Not that Conan Doyle wrote without humour but, it is very clear that this is Horowitz writing as Dr John Watson (a more intelligent, introspective and reflective Watson, to be sure) and not Horowitz trying to write as ACD writing as Watson.
Note also that the story itself, the case, is more convoluted than many of ACD’s Holmes stories. True, in those, Conan Doyle/Watson bigged up the case mercilessly, describing each as a singular affair of great mystery and complexity but in most cases the circumstances would be odd or outlandish but not especially baffling and often somewhat contrived. Horowitz clearly felt that the onus was upon him to go to town on the twists and turns, to deliver a crime thriller that could stand alongside the best of today’s.
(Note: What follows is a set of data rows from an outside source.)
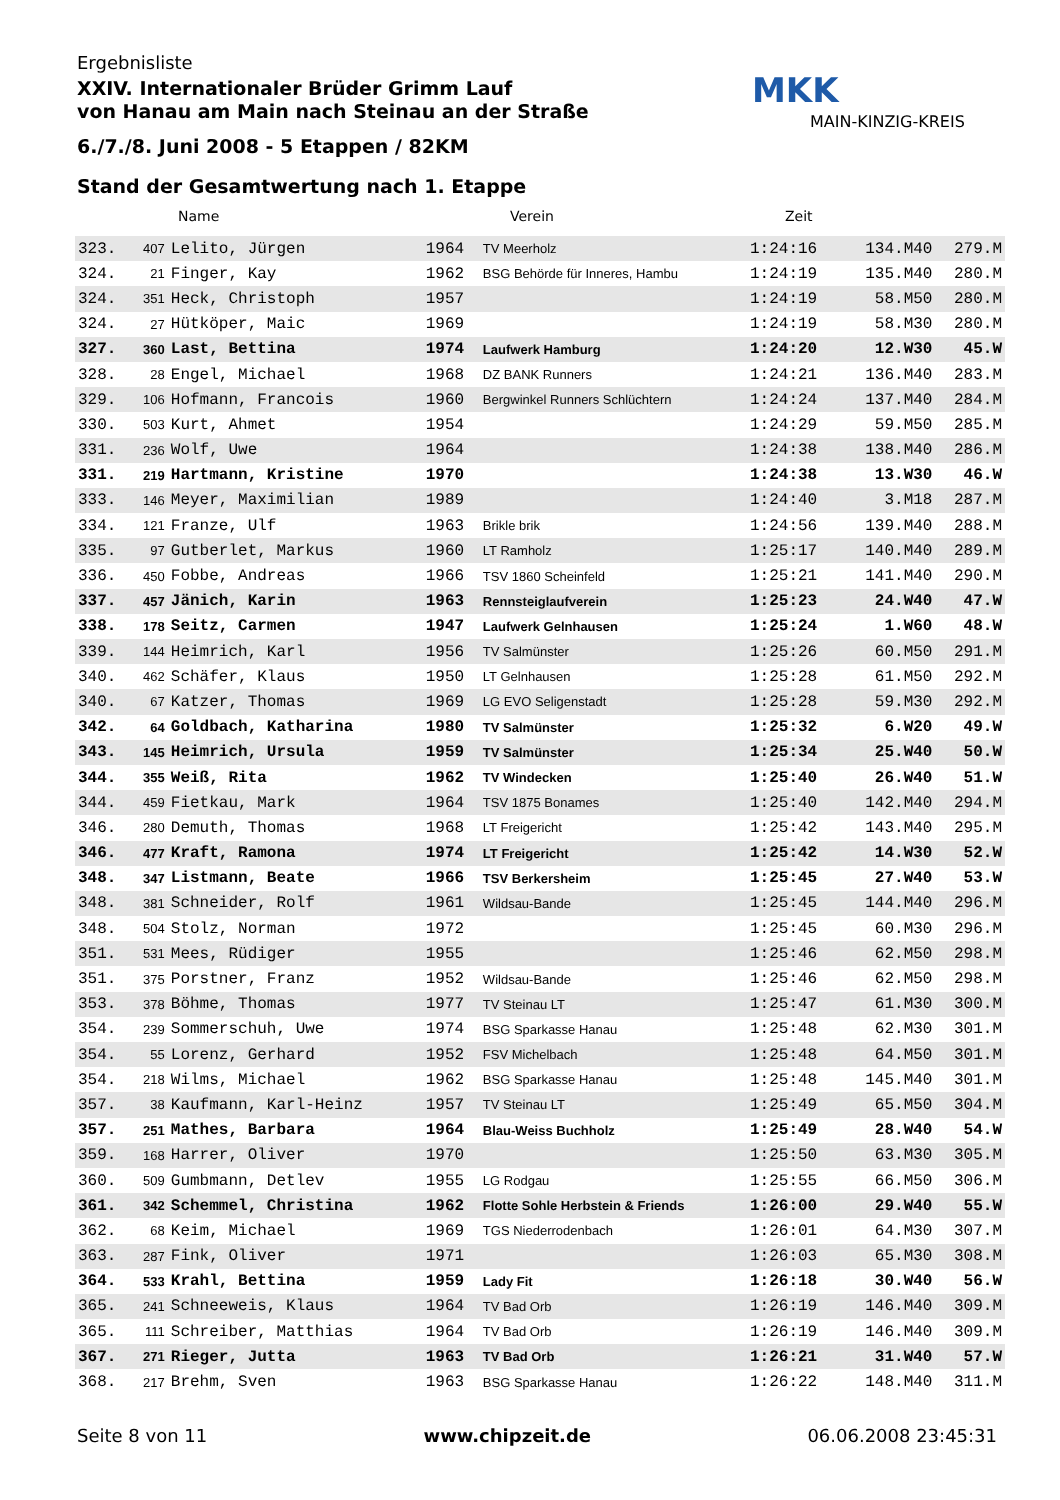Ergebnisliste
XXIV. Internationaler Brüder Grimm Lauf
von Hanau am Main nach Steinau an der Straße
6./7./8. Juni 2008 - 5 Etappen / 82KM
Stand der Gesamtwertung nach 1. Etappe
MKK
MAIN-KINZIG-KREIS
Name Verein Zeit
| 323. | 407 | Lelito, Jürgen | 1964 | TV Meerholz | 1:24:16 | 134.M40 | 279.M |
| 324. | 21 | Finger, Kay | 1962 | BSG Behörde für Inneres, Hambu | 1:24:19 | 135.M40 | 280.M |
| 324. | 351 | Heck, Christoph | 1957 | | 1:24:19 | 58.M50 | 280.M |
| 324. | 27 | Hütköper, Maic | 1969 | | 1:24:19 | 58.M30 | 280.M |
| 327. | 360 | Last, Bettina | 1974 | Laufwerk Hamburg | 1:24:20 | 12.W30 | 45.W |
| 328. | 28 | Engel, Michael | 1968 | DZ BANK Runners | 1:24:21 | 136.M40 | 283.M |
| 329. | 106 | Hofmann, Francois | 1960 | Bergwinkel Runners Schlüchtern | 1:24:24 | 137.M40 | 284.M |
| 330. | 503 | Kurt, Ahmet | 1954 | | 1:24:29 | 59.M50 | 285.M |
| 331. | 236 | Wolf, Uwe | 1964 | | 1:24:38 | 138.M40 | 286.M |
| 331. | 219 | Hartmann, Kristine | 1970 | | 1:24:38 | 13.W30 | 46.W |
| 333. | 146 | Meyer, Maximilian | 1989 | | 1:24:40 | 3.M18 | 287.M |
| 334. | 121 | Franze, Ulf | 1963 | Brikle brik | 1:24:56 | 139.M40 | 288.M |
| 335. | 97 | Gutberlet, Markus | 1960 | LT Ramholz | 1:25:17 | 140.M40 | 289.M |
| 336. | 450 | Fobbe, Andreas | 1966 | TSV 1860 Scheinfeld | 1:25:21 | 141.M40 | 290.M |
| 337. | 457 | Jänich, Karin | 1963 | Rennsteiglaufverein | 1:25:23 | 24.W40 | 47.W |
| 338. | 178 | Seitz, Carmen | 1947 | Laufwerk Gelnhausen | 1:25:24 | 1.W60 | 48.W |
| 339. | 144 | Heimrich, Karl | 1956 | TV Salmünster | 1:25:26 | 60.M50 | 291.M |
| 340. | 462 | Schäfer, Klaus | 1950 | LT Gelnhausen | 1:25:28 | 61.M50 | 292.M |
| 340. | 67 | Katzer, Thomas | 1969 | LG EVO Seligenstadt | 1:25:28 | 59.M30 | 292.M |
| 342. | 64 | Goldbach, Katharina | 1980 | TV Salmünster | 1:25:32 | 6.W20 | 49.W |
| 343. | 145 | Heimrich, Ursula | 1959 | TV Salmünster | 1:25:34 | 25.W40 | 50.W |
| 344. | 355 | Weiß, Rita | 1962 | TV Windecken | 1:25:40 | 26.W40 | 51.W |
| 344. | 459 | Fietkau, Mark | 1964 | TSV 1875 Bonames | 1:25:40 | 142.M40 | 294.M |
| 346. | 280 | Demuth, Thomas | 1968 | LT Freigericht | 1:25:42 | 143.M40 | 295.M |
| 346. | 477 | Kraft, Ramona | 1974 | LT Freigericht | 1:25:42 | 14.W30 | 52.W |
| 348. | 347 | Listmann, Beate | 1966 | TSV Berkersheim | 1:25:45 | 27.W40 | 53.W |
| 348. | 381 | Schneider, Rolf | 1961 | Wildsau-Bande | 1:25:45 | 144.M40 | 296.M |
| 348. | 504 | Stolz, Norman | 1972 | | 1:25:45 | 60.M30 | 296.M |
| 351. | 531 | Mees, Rüdiger | 1955 | | 1:25:46 | 62.M50 | 298.M |
| 351. | 375 | Porstner, Franz | 1952 | Wildsau-Bande | 1:25:46 | 62.M50 | 298.M |
| 353. | 378 | Böhme, Thomas | 1977 | TV Steinau LT | 1:25:47 | 61.M30 | 300.M |
| 354. | 239 | Sommerschuh, Uwe | 1974 | BSG Sparkasse Hanau | 1:25:48 | 62.M30 | 301.M |
| 354. | 55 | Lorenz, Gerhard | 1952 | FSV Michelbach | 1:25:48 | 64.M50 | 301.M |
| 354. | 218 | Wilms, Michael | 1962 | BSG Sparkasse Hanau | 1:25:48 | 145.M40 | 301.M |
| 357. | 38 | Kaufmann, Karl-Heinz | 1957 | TV Steinau LT | 1:25:49 | 65.M50 | 304.M |
| 357. | 251 | Mathes, Barbara | 1964 | Blau-Weiss Buchholz | 1:25:49 | 28.W40 | 54.W |
| 359. | 168 | Harrer, Oliver | 1970 | | 1:25:50 | 63.M30 | 305.M |
| 360. | 509 | Gumbmann, Detlev | 1955 | LG Rodgau | 1:25:55 | 66.M50 | 306.M |
| 361. | 342 | Schemmel, Christina | 1962 | Flotte Sohle Herbstein & Friends | 1:26:00 | 29.W40 | 55.W |
| 362. | 68 | Keim, Michael | 1969 | TGS Niederrodenbach | 1:26:01 | 64.M30 | 307.M |
| 363. | 287 | Fink, Oliver | 1971 | | 1:26:03 | 65.M30 | 308.M |
| 364. | 533 | Krahl, Bettina | 1959 | Lady Fit | 1:26:18 | 30.W40 | 56.W |
| 365. | 241 | Schneeweis, Klaus | 1964 | TV Bad Orb | 1:26:19 | 146.M40 | 309.M |
| 365. | 111 | Schreiber, Matthias | 1964 | TV Bad Orb | 1:26:19 | 146.M40 | 309.M |
| 367. | 271 | Rieger, Jutta | 1963 | TV Bad Orb | 1:26:21 | 31.W40 | 57.W |
| 368. | 217 | Brehm, Sven | 1963 | BSG Sparkasse Hanau | 1:26:22 | 148.M40 | 311.M |
Seite 8 von 11 www.chipzeit.de 06.06.2008 23:45:31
In many respects then, House of Silk is not only a worthy successor to the ACD canon but is, dare I say it, an improvement?
Many of our old acquaintances make their appearance in the story. The Baker St Irregulars, Mycroft and, of course Mrs Hudson all play their part in House of Silk but, for Inspector Lestrade, there is a central role. Here Horowitz does turn from the path laid by ACD, for he feels the need to deal with this heretofore arrogant and not especially gifted detective in a rather more sympathetic way than did ACD, who, in the manner of the times, was happy to call a spade a spade, or at least call an incompetent fool an incompetent fool.